For comparison, FBI Counterintelligence Division alone has 1-2 people per 10,000 Americans. Add different intelligence and surveillance agencies under DHS and others to that list and it's easy to see that the US has insane amount of domestic surveillance manpower per capita.

2 comments

The US is invading, bombing or financing a civil war in a random country every few years, while Denmark are at the corner of the map. Are you going to compare the threat models of the two?
Thereat model to their own citizens, yes.
Yeah .. but we (I'm Danish by citizenship) don't apologize because our newspaper prints satirical drawings of some prophet.

The threat model is different. No terrorist attacks of serious kind were performed as of yet but plans were found for terrorist attacks in Copenhagen. Something akin to what happened in Germany. The threat seem real.

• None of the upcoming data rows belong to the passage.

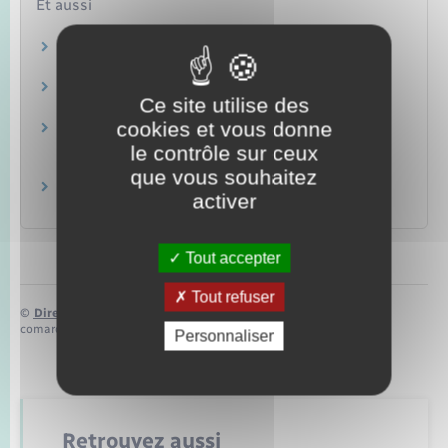
Et aussi
Information judiciaire
Justice
Mise en examen
Ce site utilise des
Justice
cookies et vous donne
Audition des témoins au cours d'une enquête
pénale
le contrôle sur ceux
Justice
que vous souhaitez
Audition des témoins lors d'un procès pénal
activer
Justice
Tout accepter
Tout refuser
©
Direction de l’information légale et administrative
comarquage developpé par
baseo.io
Personnaliser
Retrouvez aussi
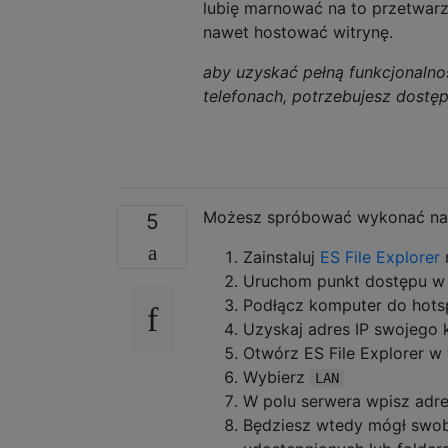
lubię marnować na to przetwarz
nawet hostować witrynę.
aby uzyskać pełną funkcjonalnoś
telefonach, potrzebujesz dostęp
Możesz spróbować wykonać nas
5
Zainstaluj
ES File Explorer
Uruchom punkt dostępu w 
Podłącz komputer do hots
Uzyskaj adres IP swojego
Otwórz ES File Explorer w t
Wybierz
LAN
W polu serwera wpisz adr
Będziesz wtedy mógł swob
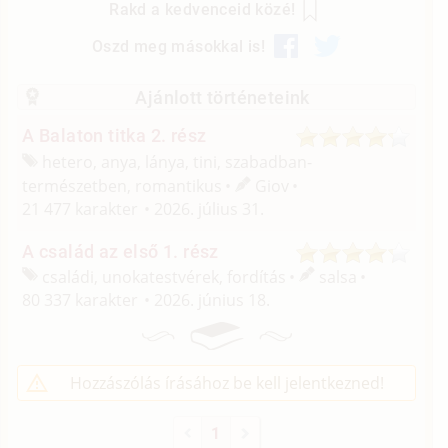
Rakd a kedvenceid közé!
Oszd meg másokkal is!
Ajánlott történeteink
A Balaton titka 2. rész
hetero, anya, lánya, tini, szabadban-
természetben, romantikus
Giov
21 477 karakter
2026. július 31.
A család az első 1. rész
családi, unokatestvérek, fordítás
salsa
80 337 karakter
2026. június 18.
Hozzászólás írásához be kell jelentkezned!
1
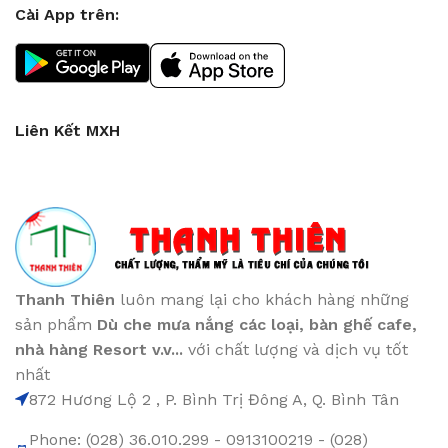
Cài App trên:
Liên Kết MXH
Thanh Thiên
luôn mang lại cho khách hàng những
sản phẩm
Dù che mưa nắng các loại
, bàn ghế cafe
,
nhà hàng Resort v.v...
với chất lượng và dịch vụ tốt
nhất
872 Hương Lộ 2 , P. Bình Trị Đông A, Q. Bình Tân
Phone: (028) 36.010.299 - 0913100219 - (028)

Did the police have to break the law to stop those attacks? Because the question is not if a country should have a counterintelligence service, but what legal tools it should be given, whether it should be under judicial control when using them, and how to control it so that it does not abuse the powers (both legal and physical) it is given.
I don't think so. I think the info was obtained from our allies which dig it up somewhere in the middle East.
>>Even if they go rouge, what they can do is limited.

I expect you meant "go rogue" but "go rouge", as in red/communist/russian, also works in the context.